The issuance of emergency regulations under Section 9 of the Law and Administration Ordinance, on the other hand, seems at first glance to have skyrocketed. The number of new regulations jumped to an annual average of nearly twenty after the mid-1970s. But most of this quantitative leap is a result of an explosion of regulations authorizing return-to-work orders to striking public employees. Of the 144 new regulations in the 1975–1982 period, 124 were of this type, meaning that the underlying pattern had not significantly altered. At the rate of two to three a year, non-work-related emergency regulations were being enacted less frequently than during the first fifteen years of the state’s existence, and a large proportion of these came during the 1982 Lebanese War.[97]
In 1985 Section 9 was used by the National Unity Government to enact the broad-ranging and drastic Economic Stabilization Program. The emergency regulations, signed by both Shimon Peres of Labor as prime minister and Yitzhak Modai of Likud as minister of finance, established strict controls on wages, prices, conditions of employment, taxes, welfare, and number of public employees, superseding all previous laws and agreements. Leaders of both major parties defended the unusual use of emergency powers on grounds that the economic crisis was threatening imminent disaster and that getting such a program through the Knesset expeditiously was a practical impossibility given the range and importance of interests affected. Nevertheless, there were strong reactions from many sources, including condemnation by a former minister of justice and some calls for resignation of the attorney general, who had approved the use of Section 9.[98]

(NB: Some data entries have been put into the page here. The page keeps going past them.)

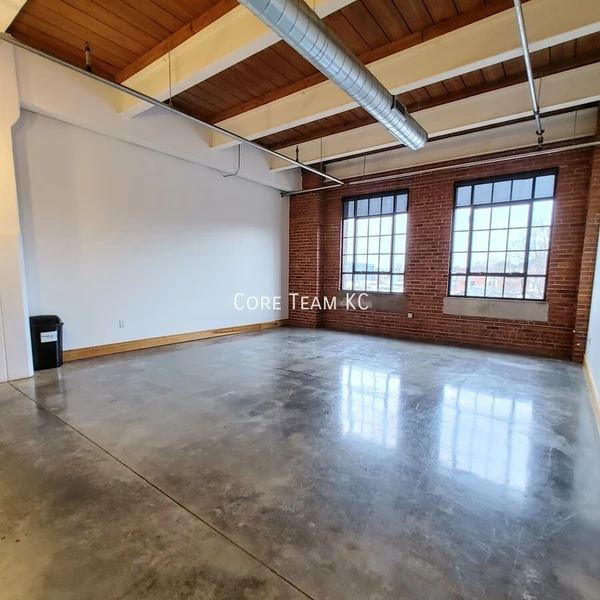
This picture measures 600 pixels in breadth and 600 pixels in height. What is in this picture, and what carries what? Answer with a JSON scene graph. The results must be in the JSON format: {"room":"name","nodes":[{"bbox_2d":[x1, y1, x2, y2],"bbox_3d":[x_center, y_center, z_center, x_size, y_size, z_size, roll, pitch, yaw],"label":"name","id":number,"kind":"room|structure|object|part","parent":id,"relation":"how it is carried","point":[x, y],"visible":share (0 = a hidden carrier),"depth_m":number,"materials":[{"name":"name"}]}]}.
{"room":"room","nodes":[
{"label":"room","id":0,"kind":"room"},
{"bbox_2d":[8,42,291,362],"bbox_3d":[-2.192,-1.108,4.866,0.212,3.446,6.596,5,8,37],"label":"white wall","id":1,"kind":"structure","parent":0,"point":[167,327],"depth_m":4.67,"materials":[{"name":"white paint"}]},
{"bbox_2d":[118,319,125,327],"bbox_3d":[-2.393,0.224,4.661,0.018,0.116,0.073,5,8,37],"label":"wall socket","id":2,"kind":"object","parent":1,"relation":"attached to","point":[120,324],"visible":0.98,"depth_m":4.65,"materials":[{"name":"white plastic"}]},
{"bbox_2d":[63,319,287,361],"bbox_3d":[-1.682,0.463,5.600,0.022,0.120,4.214,5,8,37],"label":"baseboard","id":3,"kind":"structure","parent":1,"relation":"attached to","point":[152,342],"depth_m":5.11,"materials":[{"name":"brown wood"}]},
{"bbox_2d":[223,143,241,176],"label":"conduit","id":4,"kind":"object","parent":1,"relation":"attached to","point":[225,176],"visible":0.89,"depth_m":5.70,"materials":[{"name":"metal"}]},
{"bbox_2d":[0,0,598,168],"bbox_3d":[-0.130,-2.451,2.614,6.025,0.179,7.869,5,8,37],"label":"wooden ceiling","id":5,"kind":"structure","parent":0,"point":[142,53],"depth_m":3.33,"materials":[{"name":"brown wood"}]},
{"bbox_2d":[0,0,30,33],"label":"ceiling beam","id":6,"kind":"structure","parent":5,"relation":"attached to","point":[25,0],"depth_m":2.67,"materials":[{"name":"white paint"}]},
{"bbox_2d":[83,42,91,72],"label":"sprinkler head","id":7,"kind":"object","parent":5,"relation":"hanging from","point":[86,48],"visible":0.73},
{"bbox_2d":[0,24,341,185],"bbox_3d":[-1.140,-2.186,3.996,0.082,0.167,6.049,5,8,37],"label":"sprinkler pipe","id":8,"kind":"object","parent":5,"relation":"hanging from","point":[57,61],"visible":0.99,"depth_m":3.40,"materials":[{"name":"silver metal"}]},
{"bbox_2d":[118,0,383,115],"bbox_3d":[0.227,-2.239,2.288,6.021,0.251,0.215,5,8,37],"label":"ceiling beam","id":9,"kind":"structure","parent":5,"relation":"attached to","point":[142,89],"depth_m":3.08,"materials":[{"name":"white paint"}]},
{"bbox_2d":[214,0,427,152],"bbox_3d":[-0.159,-1.916,2.131,0.548,0.403,4.746,5,8,37],"label":"air duct","id":10,"kind":"object","parent":5,"relation":"hanging from","point":[259,2],"visible":0.99,"depth_m":2.55,"materials":[{"name":"silver metal"}]},
{"bbox_2d":[211,0,599,147],"bbox_3d":[0.997,-2.272,3.239,5.670,0.257,0.231,5,8,37],"label":"ceiling beam","id":11,"kind":"structure","parent":5,"relation":"attached to","point":[240,130],"depth_m":3.12,"materials":[{"name":"white paint"}]},
{"bbox_2d":[260,53,597,171],"bbox_3d":[1.528,-2.476,4.786,5.351,0.295,0.220,5,8,37],"label":"ceiling beam","id":12,"kind":"structure","parent":5,"relation":"attached to","point":[352,144],"depth_m":4.33,"materials":[{"name":"white paint"}]},
{"bbox_2d":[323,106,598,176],"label":"ceiling beam","id":13,"kind":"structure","parent":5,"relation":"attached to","point":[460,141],"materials":[{"name":"beige paint"}]},
{"bbox_2d":[505,0,546,150],"bbox_3d":[1.676,-2.024,2.599,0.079,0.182,4.339,5,8,37],"label":"sprinkler pipe","id":14,"kind":"object","parent":5,"relation":"hanging from","point":[526,51],"visible":0.98,"depth_m":2.88,"materials":[{"name":"metal"}]},
{"bbox_2d":[0,326,599,599],"bbox_3d":[-0.580,0.884,2.865,5.531,0.122,8.493,5,8,37],"label":"concrete floor","id":15,"kind":"structure","parent":0,"point":[63,430],"depth_m":1.95,"materials":[{"name":"grey concrete"}]},
{"bbox_2d":[0,27,33,387],"bbox_3d":[-3.093,-0.943,3.321,0.528,3.423,0.608,5,8,37],"label":"white column","id":16,"kind":"structure","parent":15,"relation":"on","point":[0,202],"depth_m":3.40,"materials":[{"name":"white paint"}]},
{"bbox_2d":[28,314,63,370],"bbox_3d":[-2.898,0.385,3.971,0.303,0.580,0.336,5,8,37],"label":"trash can","id":17,"kind":"object","parent":15,"relation":"on","point":[52,347],"visible":0.85,"depth_m":3.86,"materials":[{"name":"black plastic"}]},
{"bbox_3d":[-2.798,0.325,3.859,0.178,0.105,0.083,-5,8,-40],"label":"label","id":18,"kind":"part","parent":17,"relation":"part of","materials":[{"name":"white paper"}]},
{"bbox_2d":[285,117,599,359],"bbox_3d":[1.843,-1.174,6.096,5.125,3.446,0.291,5,8,37],"label":"brick wall","id":19,"kind":"structure","parent":0,"point":[526,334],"depth_m":5.55,"materials":[{"name":"red brick"}]},
{"bbox_2d":[336,291,407,312],"bbox_3d":[1.337,-0.109,6.515,1.421,0.301,0.191,5,8,37],"label":"window sill","id":20,"kind":"structure","parent":19,"relation":"attached to","point":[382,302],"depth_m":6.41,"materials":[{"name":"grey stone"}]},
{"bbox_2d":[340,189,408,293],"bbox_3d":[1.360,-1.149,6.471,1.325,1.893,0.136,5,8,37],"label":"window","id":21,"kind":"structure","parent":19,"relation":"in","point":[353,272],"depth_m":6.46,"materials":[{"name":"glass"}]},
{"bbox_2d":[406,312,413,318],"bbox_3d":[1.879,0.141,5.950,0.096,0.102,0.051,5,8,37],"label":"wall socket","id":22,"kind":"object","parent":19,"relation":"attached to","point":[409,315],"visible":0.99,"depth_m":5.93,"materials":[{"name":"white"}]},
{"bbox_2d":[281,139,599,196],"bbox_3d":[1.828,-2.176,5.608,5.196,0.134,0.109,5,8,37],"label":"horizontal pipe","id":23,"kind":"object","parent":19,"relation":"attached to","point":[587,144],"visible":0.91,"depth_m":5.09,"materials":[{"name":"silver metal"}]},
{"bbox_2d":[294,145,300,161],"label":"sprinkler head","id":24,"kind":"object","parent":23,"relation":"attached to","point":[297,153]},
{"bbox_2d":[443,297,547,321],"bbox_3d":[2.919,0.014,5.230,1.366,0.257,0.161,5,8,37],"label":"window sill","id":25,"kind":"structure","parent":19,"relation":"attached to","point":[497,307],"depth_m":5.14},
{"bbox_2d":[447,169,556,299],"bbox_3d":[3.033,-1.033,5.301,1.354,1.912,0.124,5,8,37],"label":"window","id":26,"kind":"structure","parent":19,"relation":"in","point":[525,275],"depth_m":5.28,"materials":[{"name":"glass"}]},
{"bbox_2d":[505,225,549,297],"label":"tree","id":27,"kind":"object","parent":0,"point":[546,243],"visible":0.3,"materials":[{"name":"brown plant"}]},
{"bbox_2d":[584,64,599,457],"bbox_3d":[1.468,-0.539,1.255,0.172,3.317,7.999,5,8,37],"label":"right wall","id":28,"kind":"structure","parent":0,"point":[599,382],"depth_m":3.56,"materials":[{"name":"paint"}]},
{"label":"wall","id":29,"kind":"structure","parent":0},
{"bbox_2d":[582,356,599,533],"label":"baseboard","id":30,"kind":"structure","parent":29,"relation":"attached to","point":[590,384],"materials":[{"name":"brown wood"}]}
]}

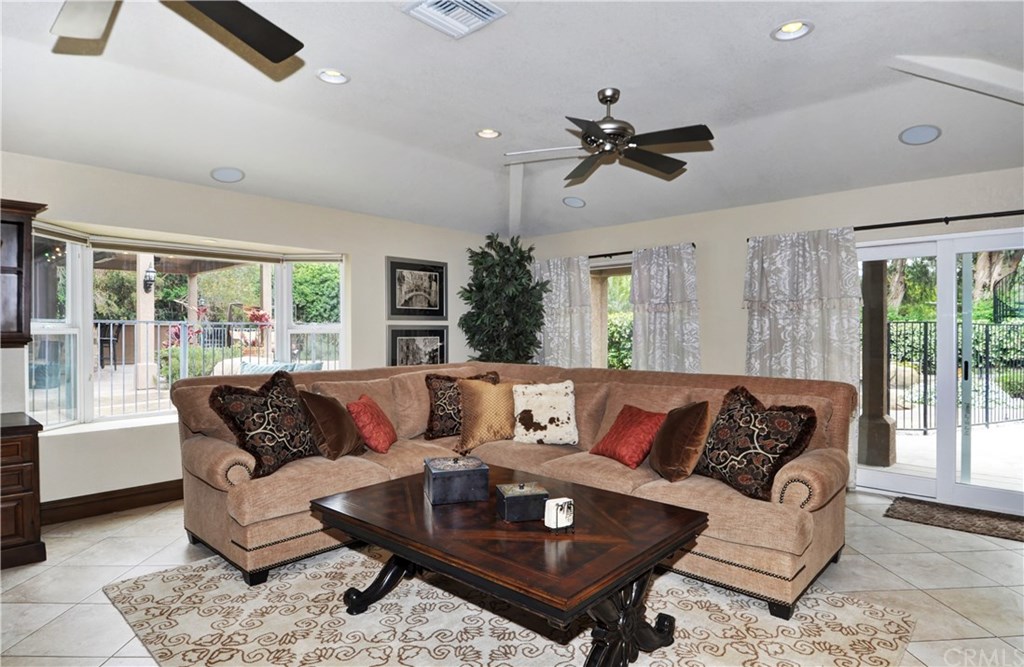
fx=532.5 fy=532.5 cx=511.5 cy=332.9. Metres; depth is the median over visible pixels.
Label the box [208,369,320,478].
patterned pillow
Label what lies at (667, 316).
curtain
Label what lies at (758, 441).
patterned pillow
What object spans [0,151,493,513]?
left wall
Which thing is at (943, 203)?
right wall
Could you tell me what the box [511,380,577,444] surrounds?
white pillow
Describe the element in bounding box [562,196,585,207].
ceiling speaker
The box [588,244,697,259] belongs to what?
curtain rod
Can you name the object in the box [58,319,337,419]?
metal railing
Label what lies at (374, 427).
red pillow
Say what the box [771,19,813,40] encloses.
recessed light
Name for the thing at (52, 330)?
bay window
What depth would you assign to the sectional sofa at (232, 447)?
3.04 m
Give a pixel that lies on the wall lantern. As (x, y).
(149, 270)
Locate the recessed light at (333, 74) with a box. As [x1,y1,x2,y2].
[316,68,349,84]
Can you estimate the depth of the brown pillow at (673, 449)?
2.98 m
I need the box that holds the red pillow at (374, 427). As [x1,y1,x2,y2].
[347,394,397,453]
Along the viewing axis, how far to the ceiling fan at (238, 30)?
1.85 m
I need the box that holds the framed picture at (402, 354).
[387,327,447,366]
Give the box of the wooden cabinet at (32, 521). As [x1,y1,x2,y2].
[0,411,45,568]
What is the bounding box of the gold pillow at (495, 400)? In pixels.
[456,377,514,451]
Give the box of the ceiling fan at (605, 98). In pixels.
[505,88,713,185]
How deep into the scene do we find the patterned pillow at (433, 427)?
4.03 m
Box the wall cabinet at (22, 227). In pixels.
[0,198,46,348]
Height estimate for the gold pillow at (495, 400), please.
0.480 m
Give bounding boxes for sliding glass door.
[857,226,1023,513]
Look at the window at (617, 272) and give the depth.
6.13 m
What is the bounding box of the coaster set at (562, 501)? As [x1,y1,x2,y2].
[544,497,573,530]
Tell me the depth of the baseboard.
3.90 m
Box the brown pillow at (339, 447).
[298,389,364,459]
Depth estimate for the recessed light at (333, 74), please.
2.98 m
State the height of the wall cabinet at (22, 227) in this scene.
0.919 m
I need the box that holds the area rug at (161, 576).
[102,546,920,666]
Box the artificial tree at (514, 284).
[459,232,548,364]
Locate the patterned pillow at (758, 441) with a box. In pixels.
[696,386,817,500]
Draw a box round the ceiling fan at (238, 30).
[51,0,302,59]
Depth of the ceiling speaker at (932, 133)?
3.58 m
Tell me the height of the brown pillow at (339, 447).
0.421 m
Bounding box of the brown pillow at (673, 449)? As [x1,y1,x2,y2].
[650,401,709,481]
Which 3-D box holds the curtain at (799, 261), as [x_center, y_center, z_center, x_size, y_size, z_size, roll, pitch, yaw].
[2.421,0.207,4.508,0.958,2.135,0.115,0,0,42]
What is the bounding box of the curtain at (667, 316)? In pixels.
[630,244,700,373]
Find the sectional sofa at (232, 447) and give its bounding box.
[173,360,855,616]
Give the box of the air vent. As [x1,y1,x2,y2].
[403,0,505,37]
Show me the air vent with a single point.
(467, 6)
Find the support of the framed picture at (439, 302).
attached to the left wall at (382, 253)
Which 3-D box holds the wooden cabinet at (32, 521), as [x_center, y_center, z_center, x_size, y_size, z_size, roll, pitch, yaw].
[-3.362,0.925,2.766,0.625,0.797,1.358,0,0,42]
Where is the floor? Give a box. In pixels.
[0,485,1023,666]
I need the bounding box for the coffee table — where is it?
[309,468,707,666]
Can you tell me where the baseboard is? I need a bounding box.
[40,479,184,524]
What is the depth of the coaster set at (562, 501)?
2.07 m
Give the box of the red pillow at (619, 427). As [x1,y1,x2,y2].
[591,405,664,469]
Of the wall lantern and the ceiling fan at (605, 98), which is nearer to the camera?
the ceiling fan at (605, 98)
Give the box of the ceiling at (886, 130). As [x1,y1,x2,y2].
[0,0,1023,236]
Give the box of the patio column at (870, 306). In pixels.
[857,257,897,471]
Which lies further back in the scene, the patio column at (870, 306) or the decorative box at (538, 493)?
the patio column at (870, 306)
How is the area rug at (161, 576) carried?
on the floor
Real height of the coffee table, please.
0.517 m
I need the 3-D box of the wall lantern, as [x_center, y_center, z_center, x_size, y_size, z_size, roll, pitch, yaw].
[-5.770,-0.883,8.489,0.200,0.467,0.174,0,0,42]
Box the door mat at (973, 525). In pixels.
[885,497,1023,542]
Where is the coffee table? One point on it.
(578, 544)
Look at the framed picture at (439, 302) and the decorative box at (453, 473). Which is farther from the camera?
the framed picture at (439, 302)
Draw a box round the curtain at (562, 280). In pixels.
[533,255,593,366]
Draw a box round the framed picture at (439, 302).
[386,257,448,320]
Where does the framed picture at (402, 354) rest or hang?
attached to the left wall at (382, 253)
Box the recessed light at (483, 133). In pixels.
[475,128,500,139]
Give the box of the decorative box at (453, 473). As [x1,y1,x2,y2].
[424,456,488,504]
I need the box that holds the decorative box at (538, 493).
[496,482,548,522]
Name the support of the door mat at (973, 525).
on the floor
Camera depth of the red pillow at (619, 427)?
3.27 m
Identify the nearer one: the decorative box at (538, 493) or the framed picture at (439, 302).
the decorative box at (538, 493)
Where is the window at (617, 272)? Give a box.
[589,260,632,369]
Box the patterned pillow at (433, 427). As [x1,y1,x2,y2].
[425,371,499,439]
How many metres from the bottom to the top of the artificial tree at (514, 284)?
2.417 m
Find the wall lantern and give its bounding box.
[143,262,155,292]
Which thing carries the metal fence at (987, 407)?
on the ground
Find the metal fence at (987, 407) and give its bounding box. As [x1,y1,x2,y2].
[888,321,1023,434]
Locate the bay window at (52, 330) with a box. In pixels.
[27,221,345,433]
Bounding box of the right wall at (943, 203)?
[525,164,1023,510]
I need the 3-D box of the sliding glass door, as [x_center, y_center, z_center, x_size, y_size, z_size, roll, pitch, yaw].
[3.459,0.287,4.098,1.691,2.035,0.154,0,0,42]
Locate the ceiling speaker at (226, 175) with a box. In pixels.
[210,166,245,182]
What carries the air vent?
in the ceiling at (886, 130)
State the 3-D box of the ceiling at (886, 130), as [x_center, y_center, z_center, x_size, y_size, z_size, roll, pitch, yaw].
[0.008,-1.440,2.431,6.793,0.197,7.428,0,0,42]
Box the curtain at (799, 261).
[743,221,862,488]
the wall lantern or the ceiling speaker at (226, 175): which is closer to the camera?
the ceiling speaker at (226, 175)
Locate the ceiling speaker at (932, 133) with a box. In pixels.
[898,124,941,145]
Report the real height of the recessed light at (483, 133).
0.054 m
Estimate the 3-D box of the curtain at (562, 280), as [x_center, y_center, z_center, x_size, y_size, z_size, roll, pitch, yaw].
[0.534,0.163,6.155,0.906,2.079,0.113,0,0,42]

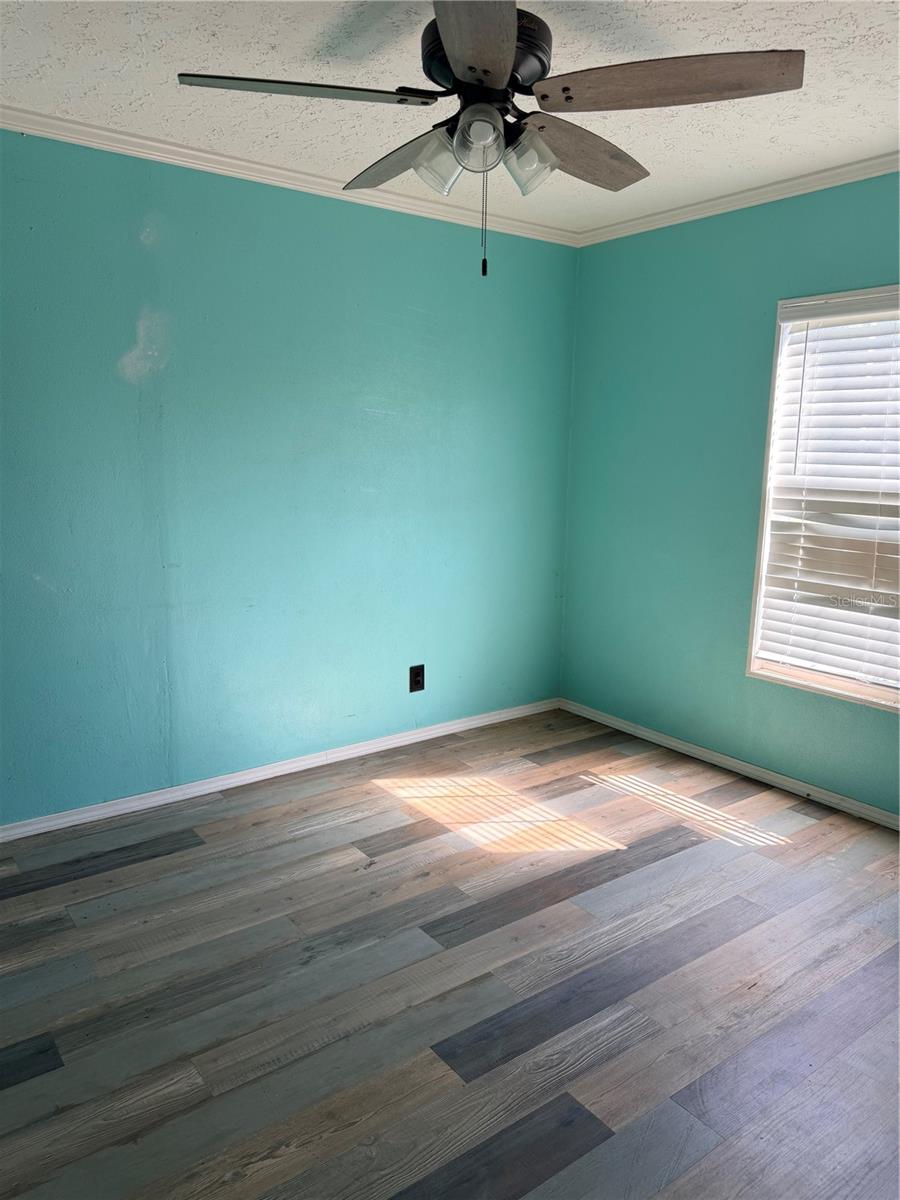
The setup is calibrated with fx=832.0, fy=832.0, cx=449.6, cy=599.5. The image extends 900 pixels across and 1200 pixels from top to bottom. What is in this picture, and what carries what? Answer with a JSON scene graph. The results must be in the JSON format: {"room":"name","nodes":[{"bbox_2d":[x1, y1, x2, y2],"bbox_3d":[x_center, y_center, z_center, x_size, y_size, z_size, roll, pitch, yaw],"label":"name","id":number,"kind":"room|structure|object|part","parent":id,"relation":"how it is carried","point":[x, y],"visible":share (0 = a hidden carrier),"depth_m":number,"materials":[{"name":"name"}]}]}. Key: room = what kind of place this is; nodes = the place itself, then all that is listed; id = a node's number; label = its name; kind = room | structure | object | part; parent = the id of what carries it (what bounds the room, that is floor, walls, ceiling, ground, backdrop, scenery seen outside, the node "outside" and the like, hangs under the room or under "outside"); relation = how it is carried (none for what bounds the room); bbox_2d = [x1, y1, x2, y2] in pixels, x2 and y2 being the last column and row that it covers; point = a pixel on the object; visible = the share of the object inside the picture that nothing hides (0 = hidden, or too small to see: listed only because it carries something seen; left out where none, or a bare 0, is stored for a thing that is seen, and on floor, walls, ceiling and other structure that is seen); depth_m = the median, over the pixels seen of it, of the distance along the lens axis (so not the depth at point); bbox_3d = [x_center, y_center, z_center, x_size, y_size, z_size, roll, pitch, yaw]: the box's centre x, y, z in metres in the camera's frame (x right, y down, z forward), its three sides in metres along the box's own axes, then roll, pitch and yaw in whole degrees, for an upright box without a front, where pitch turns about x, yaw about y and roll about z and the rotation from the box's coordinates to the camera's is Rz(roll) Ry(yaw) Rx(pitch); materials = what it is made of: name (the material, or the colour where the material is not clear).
{"room":"bedroom","nodes":[
{"label":"bedroom","id":0,"kind":"room"},
{"bbox_2d":[0,126,578,823],"bbox_3d":[-0.993,-0.429,3.285,4.133,2.464,0.157,-7,13,-36],"label":"left wall","id":1,"kind":"structure","parent":0,"point":[367,218],"depth_m":3.33,"materials":[{"name":"teal paint"}]},
{"bbox_2d":[0,697,560,843],"bbox_3d":[-0.931,0.756,3.470,3.839,0.065,0.015,-7,13,-36],"label":"baseboard","id":2,"kind":"structure","parent":1,"relation":"attached to","point":[498,717],"depth_m":3.52,"materials":[{"name":"white paint"}]},
{"bbox_2d":[0,104,579,247],"bbox_3d":[-0.920,-1.590,2.983,3.890,0.058,0.052,-7,13,-36],"label":"crown molding","id":3,"kind":"structure","parent":1,"relation":"attached to","point":[250,165],"depth_m":3.11,"materials":[{"name":"white paint"}]},
{"bbox_2d":[409,664,424,692],"bbox_3d":[-0.157,0.376,3.969,0.081,0.129,0.009,-7,13,-36],"label":"wall socket","id":4,"kind":"object","parent":1,"relation":"attached to","point":[416,681],"visible":0.99,"depth_m":3.96,"materials":[{"name":"black plastic"}]},
{"bbox_2d":[0,707,899,1199],"bbox_3d":[0.120,1.150,1.893,4.366,0.101,4.099,-7,13,-36],"label":"floor","id":5,"kind":"structure","parent":0,"point":[169,860],"depth_m":2.22,"materials":[{"name":"wood"}]},
{"bbox_2d":[0,0,899,235],"bbox_3d":[0.161,-1.393,1.571,4.194,0.115,3.716,-7,13,-36],"label":"ceiling","id":6,"kind":"structure","parent":0,"point":[775,134],"depth_m":2.42,"materials":[{"name":"white paint"}]},
{"bbox_2d":[175,0,802,278],"bbox_3d":[0.088,-1.076,1.936,1.274,0.653,1.267,-7,13,-36],"label":"ceiling fan","id":7,"kind":"object","parent":6,"relation":"hanging from","point":[485,71],"visible":0.99,"depth_m":1.83,"materials":[{"name":"metal"}]},
{"bbox_3d":[-0.324,-1.106,1.822,0.463,0.038,0.306,-7,13,-36],"label":"blade","id":8,"kind":"part","parent":7,"relation":"part of","materials":[{"name":"wood"}]},
{"bbox_3d":[-0.101,-1.135,2.166,0.244,0.057,0.522,-7,13,-36],"label":"blade","id":9,"kind":"part","parent":7,"relation":"part of","materials":[{"name":"wood"}]},
{"bbox_3d":[-0.022,-0.985,1.891,0.108,0.115,0.104,-7,13,-36],"label":"shade","id":10,"kind":"part","parent":7,"relation":"part of","materials":[{"name":"clear glass"}]},
{"bbox_3d":[0.044,-1.038,1.544,0.251,0.047,0.572,1,10,2],"label":"blade","id":11,"kind":"part","parent":7,"relation":"part of","materials":[{"name":"wood"}]},
{"bbox_3d":[0.063,-0.994,1.794,0.098,0.095,0.097,-7,13,-36],"label":"glass shade","id":12,"kind":"part","parent":7,"relation":"part of","materials":[{"name":"clear glass"}]},
{"bbox_3d":[0.069,-1.248,1.967,0.278,0.149,0.285,-7,13,-36],"label":"motor housing","id":13,"kind":"part","parent":7,"relation":"part of","materials":[{"name":"black metal"}]},
{"bbox_3d":[0.173,-0.995,1.903,0.114,0.117,0.112,-7,13,-36],"label":"shade","id":14,"kind":"part","parent":7,"relation":"part of","materials":[{"name":"clear glass"}]},
{"bbox_3d":[0.315,-1.122,2.107,0.515,0.059,0.273,-7,13,-36],"label":"blade","id":15,"kind":"part","parent":7,"relation":"part of","materials":[{"name":"brown wood"}]},
{"bbox_3d":[0.465,-1.102,1.795,0.393,0.049,0.430,-7,13,-36],"label":"blade","id":16,"kind":"part","parent":7,"relation":"part of","materials":[{"name":"brown wood"}]},
{"bbox_2d":[559,171,899,815],"bbox_3d":[1.771,-0.345,3.010,0.152,2.467,3.642,-7,13,-36],"label":"right wall","id":17,"kind":"structure","parent":0,"point":[609,253],"depth_m":3.74,"materials":[{"name":"teal paint"}]},
{"bbox_2d":[559,698,899,830],"bbox_3d":[1.679,0.844,3.197,0.015,0.065,3.573,-7,13,-36],"label":"baseboard","id":18,"kind":"structure","parent":17,"relation":"attached to","point":[641,732],"depth_m":3.68,"materials":[{"name":"white paint"}]},
{"bbox_2d":[577,152,899,246],"bbox_3d":[1.725,-1.505,2.707,0.052,0.060,3.601,-7,13,-36],"label":"crown molding","id":19,"kind":"structure","parent":17,"relation":"attached to","point":[775,187],"depth_m":3.36,"materials":[{"name":"white paint"}]},
{"bbox_2d":[746,285,899,712],"bbox_3d":[1.677,-0.359,3.097,0.140,1.566,1.083,-7,13,-36],"label":"window","id":20,"kind":"structure","parent":17,"relation":"in","point":[829,692],"depth_m":3.40,"materials":[{"name":"white"}]},
{"bbox_2d":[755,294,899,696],"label":"window blind","id":21,"kind":"object","parent":20,"relation":"attached to","point":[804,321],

Considering the amount of discretion available and the absence of firm institutional obstacles in a system without a written constitution or bill of rights, the use of emergency powers in Israel has been modest. The same might be said in comparison to other nations; for example, the British Emergency Powers (Defense) Acts of 1939 and 1940 (in Britain itself) went much further than Israeli laws or practice, and many of the provisions were continued after the war, until as late as 1959.[99] Nevertheless, an alert civil libertarian could easily identify several areas of weakness in the application of Israeli emergency powers. Among these would be the use of emergency regulations in nonemergency situations, the remaining limitations on judicial review, defective safeguards in the administrative process itself, the unequal application of emergency rules, and the use of measures questionable in themselves.